Stored items
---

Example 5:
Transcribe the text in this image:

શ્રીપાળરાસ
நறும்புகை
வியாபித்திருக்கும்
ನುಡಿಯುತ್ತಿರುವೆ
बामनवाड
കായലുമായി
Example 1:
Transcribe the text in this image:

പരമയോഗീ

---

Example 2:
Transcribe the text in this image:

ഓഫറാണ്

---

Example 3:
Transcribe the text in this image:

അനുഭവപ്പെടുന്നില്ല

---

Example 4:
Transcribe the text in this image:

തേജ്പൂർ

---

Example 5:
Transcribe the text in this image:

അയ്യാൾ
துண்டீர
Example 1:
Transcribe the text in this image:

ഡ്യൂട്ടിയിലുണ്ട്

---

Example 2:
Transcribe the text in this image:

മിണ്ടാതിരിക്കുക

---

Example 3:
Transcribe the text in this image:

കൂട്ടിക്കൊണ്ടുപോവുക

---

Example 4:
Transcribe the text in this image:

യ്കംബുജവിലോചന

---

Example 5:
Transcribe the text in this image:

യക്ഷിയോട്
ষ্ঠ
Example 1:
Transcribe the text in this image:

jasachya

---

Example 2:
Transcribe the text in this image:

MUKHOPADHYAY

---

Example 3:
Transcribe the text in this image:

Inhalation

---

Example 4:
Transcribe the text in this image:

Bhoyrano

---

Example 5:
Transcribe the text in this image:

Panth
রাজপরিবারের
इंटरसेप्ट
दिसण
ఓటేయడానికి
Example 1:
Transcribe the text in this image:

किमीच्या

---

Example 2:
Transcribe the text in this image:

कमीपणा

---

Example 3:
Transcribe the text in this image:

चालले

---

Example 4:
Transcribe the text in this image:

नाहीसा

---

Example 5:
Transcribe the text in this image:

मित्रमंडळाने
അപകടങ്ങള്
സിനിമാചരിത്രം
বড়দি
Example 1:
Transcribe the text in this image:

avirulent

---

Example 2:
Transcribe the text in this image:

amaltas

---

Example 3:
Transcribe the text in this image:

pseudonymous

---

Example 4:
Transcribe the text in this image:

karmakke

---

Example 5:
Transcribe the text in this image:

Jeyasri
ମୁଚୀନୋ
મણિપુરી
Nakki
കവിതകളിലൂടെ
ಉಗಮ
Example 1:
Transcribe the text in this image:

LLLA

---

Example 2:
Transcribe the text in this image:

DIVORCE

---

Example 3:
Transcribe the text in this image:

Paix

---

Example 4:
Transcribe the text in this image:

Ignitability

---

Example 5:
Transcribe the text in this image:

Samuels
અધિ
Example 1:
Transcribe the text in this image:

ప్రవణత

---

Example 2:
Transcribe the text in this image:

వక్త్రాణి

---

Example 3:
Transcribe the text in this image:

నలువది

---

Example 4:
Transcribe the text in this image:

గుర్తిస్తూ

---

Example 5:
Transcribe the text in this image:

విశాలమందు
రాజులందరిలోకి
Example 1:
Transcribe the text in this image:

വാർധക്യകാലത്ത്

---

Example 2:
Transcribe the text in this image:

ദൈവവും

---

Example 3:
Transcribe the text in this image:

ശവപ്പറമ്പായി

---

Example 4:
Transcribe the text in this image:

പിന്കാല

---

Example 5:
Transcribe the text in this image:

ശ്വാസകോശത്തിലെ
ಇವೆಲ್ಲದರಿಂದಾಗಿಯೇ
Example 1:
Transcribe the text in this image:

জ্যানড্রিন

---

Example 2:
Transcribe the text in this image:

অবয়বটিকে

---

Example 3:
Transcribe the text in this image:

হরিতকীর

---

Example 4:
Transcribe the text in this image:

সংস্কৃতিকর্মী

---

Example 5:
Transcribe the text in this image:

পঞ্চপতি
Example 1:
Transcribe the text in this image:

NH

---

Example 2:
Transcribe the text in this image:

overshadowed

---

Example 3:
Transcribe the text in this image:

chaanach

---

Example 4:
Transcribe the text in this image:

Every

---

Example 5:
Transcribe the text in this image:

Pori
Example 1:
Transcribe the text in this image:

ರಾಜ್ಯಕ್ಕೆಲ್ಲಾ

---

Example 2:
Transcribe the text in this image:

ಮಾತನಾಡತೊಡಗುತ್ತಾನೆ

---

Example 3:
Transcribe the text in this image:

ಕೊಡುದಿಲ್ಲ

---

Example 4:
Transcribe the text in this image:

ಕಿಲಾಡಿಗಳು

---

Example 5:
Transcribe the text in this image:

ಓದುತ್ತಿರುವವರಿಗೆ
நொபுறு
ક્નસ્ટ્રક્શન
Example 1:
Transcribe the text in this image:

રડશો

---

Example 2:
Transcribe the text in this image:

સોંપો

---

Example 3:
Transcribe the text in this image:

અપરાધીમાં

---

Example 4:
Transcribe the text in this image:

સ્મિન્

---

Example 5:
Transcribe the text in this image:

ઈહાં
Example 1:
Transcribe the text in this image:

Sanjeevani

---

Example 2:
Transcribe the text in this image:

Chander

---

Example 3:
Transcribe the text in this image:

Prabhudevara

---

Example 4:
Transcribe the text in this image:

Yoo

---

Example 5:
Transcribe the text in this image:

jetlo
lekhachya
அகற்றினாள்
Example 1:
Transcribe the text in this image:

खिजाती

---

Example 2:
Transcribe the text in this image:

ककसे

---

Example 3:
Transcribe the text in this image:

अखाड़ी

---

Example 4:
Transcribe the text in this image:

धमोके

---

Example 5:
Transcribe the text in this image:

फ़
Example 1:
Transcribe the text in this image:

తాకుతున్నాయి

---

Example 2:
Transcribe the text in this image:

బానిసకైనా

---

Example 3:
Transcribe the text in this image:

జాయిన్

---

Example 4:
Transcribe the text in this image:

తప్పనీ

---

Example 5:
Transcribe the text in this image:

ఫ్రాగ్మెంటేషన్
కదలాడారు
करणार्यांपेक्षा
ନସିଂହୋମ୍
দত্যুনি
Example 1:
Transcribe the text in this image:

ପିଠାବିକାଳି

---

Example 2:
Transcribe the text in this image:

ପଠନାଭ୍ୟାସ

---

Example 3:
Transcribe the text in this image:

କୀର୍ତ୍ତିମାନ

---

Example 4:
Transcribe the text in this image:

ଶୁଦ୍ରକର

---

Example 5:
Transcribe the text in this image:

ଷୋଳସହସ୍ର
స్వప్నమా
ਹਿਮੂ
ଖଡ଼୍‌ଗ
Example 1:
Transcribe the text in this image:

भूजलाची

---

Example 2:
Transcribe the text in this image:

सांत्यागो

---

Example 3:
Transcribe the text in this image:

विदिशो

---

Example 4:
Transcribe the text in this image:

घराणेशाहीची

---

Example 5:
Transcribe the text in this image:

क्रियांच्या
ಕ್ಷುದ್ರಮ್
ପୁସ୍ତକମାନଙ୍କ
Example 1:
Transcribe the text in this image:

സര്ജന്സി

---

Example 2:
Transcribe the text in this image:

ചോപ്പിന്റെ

◆ TASK DESCRIPTION
Print all records shown above, word for word.

◆ TASK ANSWER
---

Example 5:
Transcribe the text in this image:

શ્રીપાળરાસ
நறும்புகை
வியாபித்திருக்கும்
ನುಡಿಯುತ್ತಿರುವೆ
बामनवाड
കായലുമായി
Example 1:
Transcribe the text in this image:

പരമയോഗീ

---

Example 2:
Transcribe the text in this image:

ഓഫറാണ്

---

Example 3:
Transcribe the text in this image:

അനുഭവപ്പെടുന്നില്ല

---

Example 4:
Transcribe the text in this image:

തേജ്പൂർ

---

Example 5:
Transcribe the text in this image:

അയ്യാൾ
துண்டீர
Example 1:
Transcribe the text in this image:

ഡ്യൂട്ടിയിലുണ്ട്

---

Example 2:
Transcribe the text in this image:

മിണ്ടാതിരിക്കുക

---

Example 3:
Transcribe the text in this image:

കൂട്ടിക്കൊണ്ടുപോവുക

---

Example 4:
Transcribe the text in this image:

യ്കംബുജവിലോചന

---

Example 5:
Transcribe the text in this image:

യക്ഷിയോട്
ষ্ঠ
Example 1:
Transcribe the text in this image:

jasachya

---

Example 2:
Transcribe the text in this image:

MUKHOPADHYAY

---

Example 3:
Transcribe the text in this image:

Inhalation

---

Example 4:
Transcribe the text in this image:

Bhoyrano

---

Example 5:
Transcribe the text in this image:

Panth
রাজপরিবারের
इंटरसेप्ट
दिसण
ఓటేయడానికి
Example 1:
Transcribe the text in this image:

किमीच्या

---

Example 2:
Transcribe the text in this image:

कमीपणा

---

Example 3:
Transcribe the text in this image:

चालले

---

Example 4:
Transcribe the text in this image:

नाहीसा

---

Example 5:
Transcribe the text in this image:

मित्रमंडळाने
അപകടങ്ങള്
സിനിമാചരിത്രം
বড়দি
Example 1:
Transcribe the text in this image:

avirulent

---

Example 2:
Transcribe the text in this image:

amaltas

---

Example 3:
Transcribe the text in this image:

pseudonymous

---

Example 4:
Transcribe the text in this image:

karmakke

---

Example 5:
Transcribe the text in this image:

Jeyasri
ମୁଚୀନୋ
મણિપુરી
Nakki
കവിതകളിലൂടെ
ಉಗಮ
Example 1:
Transcribe the text in this image:

LLLA

---

Example 2:
Transcribe the text in this image:

DIVORCE

---

Example 3:
Transcribe the text in this image:

Paix

---

Example 4:
Transcribe the text in this image:

Ignitability

---

Example 5:
Transcribe the text in this image:

Samuels
અધિ
Example 1:
Transcribe the text in this image:

ప్రవణత

---

Example 2:
Transcribe the text in this image:

వక్త్రాణి

---

Example 3:
Transcribe the text in this image:

నలువది

---

Example 4:
Transcribe the text in this image:

గుర్తిస్తూ

---

Example 5:
Transcribe the text in this image:

విశాలమందు
రాజులందరిలోకి
Example 1:
Transcribe the text in this image:

വാർധക്യകാലത്ത്

---

Example 2:
Transcribe the text in this image:

ദൈവവും

---

Example 3:
Transcribe the text in this image:

ശവപ്പറമ്പായി

---

Example 4:
Transcribe the text in this image:

പിന്കാല

---

Example 5:
Transcribe the text in this image:

ശ്വാസകോശത്തിലെ
ಇವೆಲ್ಲದರಿಂದಾಗಿಯೇ
Example 1:
Transcribe the text in this image:

জ্যানড্রিন

---

Example 2:
Transcribe the text in this image:

অবয়বটিকে

---

Example 3:
Transcribe the text in this image:

হরিতকীর

---

Example 4:
Transcribe the text in this image:

সংস্কৃতিকর্মী

---

Example 5:
Transcribe the text in this image:

পঞ্চপতি
Example 1:
Transcribe the text in this image:

NH

---

Example 2:
Transcribe the text in this image:

overshadowed

---

Example 3:
Transcribe the text in this image:

chaanach

---

Example 4:
Transcribe the text in this image:

Every

---

Example 5:
Transcribe the text in this image:

Pori
Example 1:
Transcribe the text in this image:

ರಾಜ್ಯಕ್ಕೆಲ್ಲಾ

---

Example 2:
Transcribe the text in this image:

ಮಾತನಾಡತೊಡಗುತ್ತಾನೆ

---

Example 3:
Transcribe the text in this image:

ಕೊಡುದಿಲ್ಲ

---

Example 4:
Transcribe the text in this image:

ಕಿಲಾಡಿಗಳು

---

Example 5:
Transcribe the text in this image:

ಓದುತ್ತಿರುವವರಿಗೆ
நொபுறு
ક્નસ્ટ્રક્શન
Example 1:
Transcribe the text in this image:

રડશો

---

Example 2:
Transcribe the text in this image:

સોંપો

---

Example 3:
Transcribe the text in this image:

અપરાધીમાં

---

Example 4:
Transcribe the text in this image:

સ્મિન્

---

Example 5:
Transcribe the text in this image:

ઈહાં
Example 1:
Transcribe the text in this image:

Sanjeevani

---

Example 2:
Transcribe the text in this image:

Chander

---

Example 3:
Transcribe the text in this image:

Prabhudevara

---

Example 4:
Transcribe the text in this image:

Yoo

---

Example 5:
Transcribe the text in this image:

jetlo
lekhachya
அகற்றினாள்
Example 1:
Transcribe the text in this image:

खिजाती

---

Example 2:
Transcribe the text in this image:

ककसे

---

Example 3:
Transcribe the text in this image:

अखाड़ी

---

Example 4:
Transcribe the text in this image:

धमोके

---

Example 5:
Transcribe the text in this image:

फ़
Example 1:
Transcribe the text in this image:

తాకుతున్నాయి

---

Example 2:
Transcribe the text in this image:

బానిసకైనా

---

Example 3:
Transcribe the text in this image:

జాయిన్

---

Example 4:
Transcribe the text in this image:

తప్పనీ

---

Example 5:
Transcribe the text in this image:

ఫ్రాగ్మెంటేషన్
కదలాడారు
करणार्यांपेक्षा
ନସିଂହୋମ୍
দত্যুনি
Example 1:
Transcribe the text in this image:

ପିଠାବିକାଳି

---

Example 2:
Transcribe the text in this image:

ପଠନାଭ୍ୟାସ

---

Example 3:
Transcribe the text in this image:

କୀର୍ତ୍ତିମାନ

---

Example 4:
Transcribe the text in this image:

ଶୁଦ୍ରକର

---

Example 5:
Transcribe the text in this image:

ଷୋଳସହସ୍ର
స్వప్నమా
ਹਿਮੂ
ଖଡ଼୍‌ଗ
Example 1:
Transcribe the text in this image:

भूजलाची

---

Example 2:
Transcribe the text in this image:

सांत्यागो

---

Example 3:
Transcribe the text in this image:

विदिशो

---

Example 4:
Transcribe the text in this image:

घराणेशाहीची

---

Example 5:
Transcribe the text in this image:

क्रियांच्या
ಕ್ಷುದ್ರಮ್
ପୁସ୍ତକମାନଙ୍କ
Example 1:
Transcribe the text in this image:

സര്ജന്സി

---

Example 2:
Transcribe the text in this image:

ചോപ്പിന്റെ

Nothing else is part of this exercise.